Contrairement à Maïwenn, Tom McCarthy a délibérément choisi de laisser de côté l’impact émotionnel immédiat comme arme de dénonciation. En retraçant la mise au jour du premier grand scandale sexuel d’une Église catholique gangrenée par la pédophilie, il met à l’honneur les notions de patience, de méticulosité et de persévérance indispensables à la réparation des injustices. Pourtant, en aucun cas il n’invite à les considérer comme normales.

Car si ce scandale de Boston a mis tant de temps à être révélé, c’est avant tout parce que les journalistes du Spotlight avaient affaire à un véritable système que chaque membre d’une communauté – pas uniquement l’Église, mais toutes les institutions de la ville – s’appliquait à verrouiller. À des degrés de responsabilité divers mais avec le même terrible objectif de ne pas ébranler un ciment social de façade.

- - -

> Action requise 1
Indiquez si chacune des affirmations suivantes concorde avec l'extrait sur le scandale de Boston, en répondant par oui ou par non et en citant les mots décisifs de l'extrait. (a) Tom McCarthy a choisi de s'appuyer sur l'impact émotionnel immédiat pour dénoncer. (b) Seule l'Église s'appliquait à verrouiller le système. (c) Le film met à l'honneur la patience, la méticulosité et la persévérance.
> Action requise 2
Recopiez l'extrait sur le scandale de Boston depuis « Car si ce scandale » jusqu'à « social de façade. ».

Extractions de texte par page

- - -

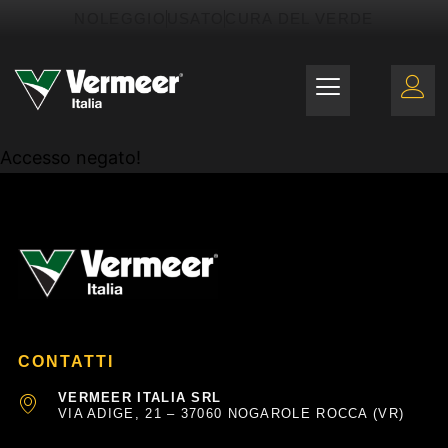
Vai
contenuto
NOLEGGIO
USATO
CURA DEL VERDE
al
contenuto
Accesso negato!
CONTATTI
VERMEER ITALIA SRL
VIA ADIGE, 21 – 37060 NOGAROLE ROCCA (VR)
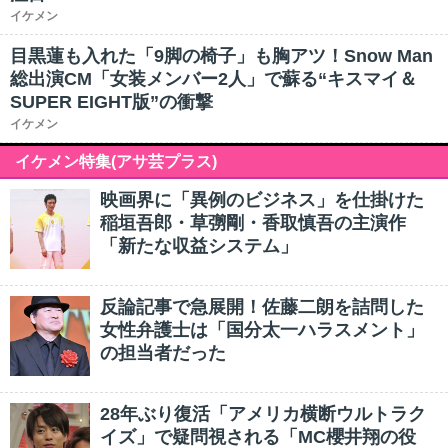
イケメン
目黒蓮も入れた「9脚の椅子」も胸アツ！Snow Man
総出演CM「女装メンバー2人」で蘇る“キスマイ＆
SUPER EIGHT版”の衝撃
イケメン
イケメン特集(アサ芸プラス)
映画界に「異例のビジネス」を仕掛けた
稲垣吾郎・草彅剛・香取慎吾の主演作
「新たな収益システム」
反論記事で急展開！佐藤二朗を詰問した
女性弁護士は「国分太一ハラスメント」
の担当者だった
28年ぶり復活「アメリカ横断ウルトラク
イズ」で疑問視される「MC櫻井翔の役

- - -

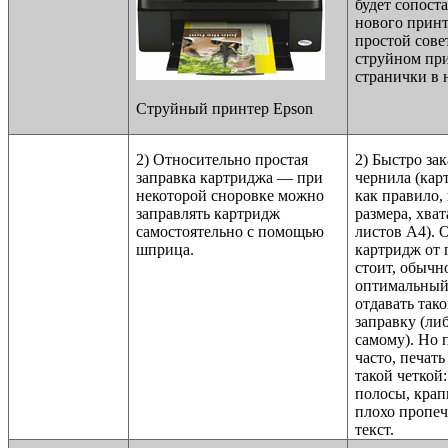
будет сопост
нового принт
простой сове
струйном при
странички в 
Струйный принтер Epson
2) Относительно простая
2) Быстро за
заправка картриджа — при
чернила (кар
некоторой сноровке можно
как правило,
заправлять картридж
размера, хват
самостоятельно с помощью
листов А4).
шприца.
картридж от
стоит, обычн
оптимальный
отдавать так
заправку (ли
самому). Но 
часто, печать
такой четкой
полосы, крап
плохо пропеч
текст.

- - -

> Zone de réponse 1
(a) Non : « Tom McCarthy a délibérément choisi de laisser de côté l’impact émotionnel immédiat comme arme de dénonciation »
(b) Non : « pas uniquement l’Église, mais toutes les institutions de la ville »
(c) Oui : « il met à l’honneur les notions de patience, de méticulosité et de persévérance »

> Zone de réponse 2
Car si ce scandale de Boston a mis tant de temps à être révélé, c’est avant tout parce que les journalistes du Spotlight avaient affaire à un véritable système que chaque membre d’une communauté – pas uniquement l’Église, mais toutes les institutions de la ville – s’appliquait à verrouiller. À des degrés de responsabilité divers mais avec le même terrible objectif de ne pas ébranler un ciment social de façade.